> [Record excerpts]
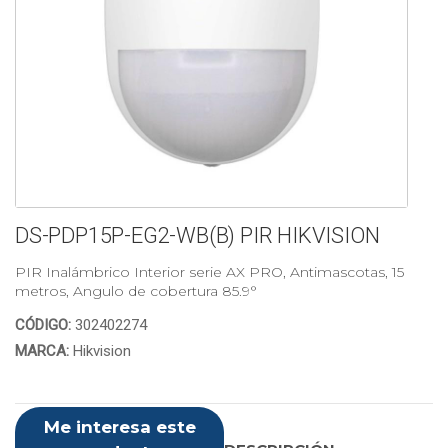
DS-PDP15P-EG2-WB(B) PIR HIKVISION
PIR Inalámbrico Interior serie AX PRO, Antimascotas, 15
metros, Angulo de cobertura 85.9°
CÓDIGO:
302402274
MARCA:
Hikvision
Me interesa este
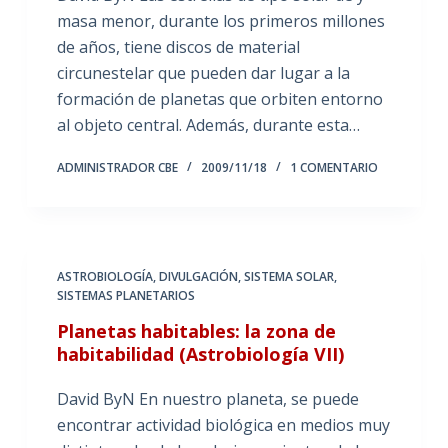
masa menor, durante los primeros millones
de años, tiene discos de material
circunestelar que pueden dar lugar a la
formación de planetas que orbiten entorno
al objeto central. Además, durante esta…
ADMINISTRADOR CBE
2009/11/18
1 COMENTARIO
ASTROBIOLOGÍA
,
DIVULGACIÓN
,
SISTEMA SOLAR
,
SISTEMAS PLANETARIOS
Planetas habitables: la zona de
habitabilidad (Astrobiología VII)
David ByN En nuestro planeta, se puede
encontrar actividad biológica en medios muy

> [Your task] Leave the pictures aside and print exactly, and only, the lines from the one with "Me interesa este" through the end of the data, both included.

> [Output of the exercise]
Me interesa este
masa menor, durante los primeros millones
de años, tiene discos de material
circunestelar que pueden dar lugar a la
formación de planetas que orbiten entorno
al objeto central. Además, durante esta…
ADMINISTRADOR CBE
2009/11/18
1 COMENTARIO
ASTROBIOLOGÍA
,
DIVULGACIÓN
,
SISTEMA SOLAR
,
SISTEMAS PLANETARIOS
Planetas habitables: la zona de
habitabilidad (Astrobiología VII)
David ByN En nuestro planeta, se puede
encontrar actividad biológica en medios muy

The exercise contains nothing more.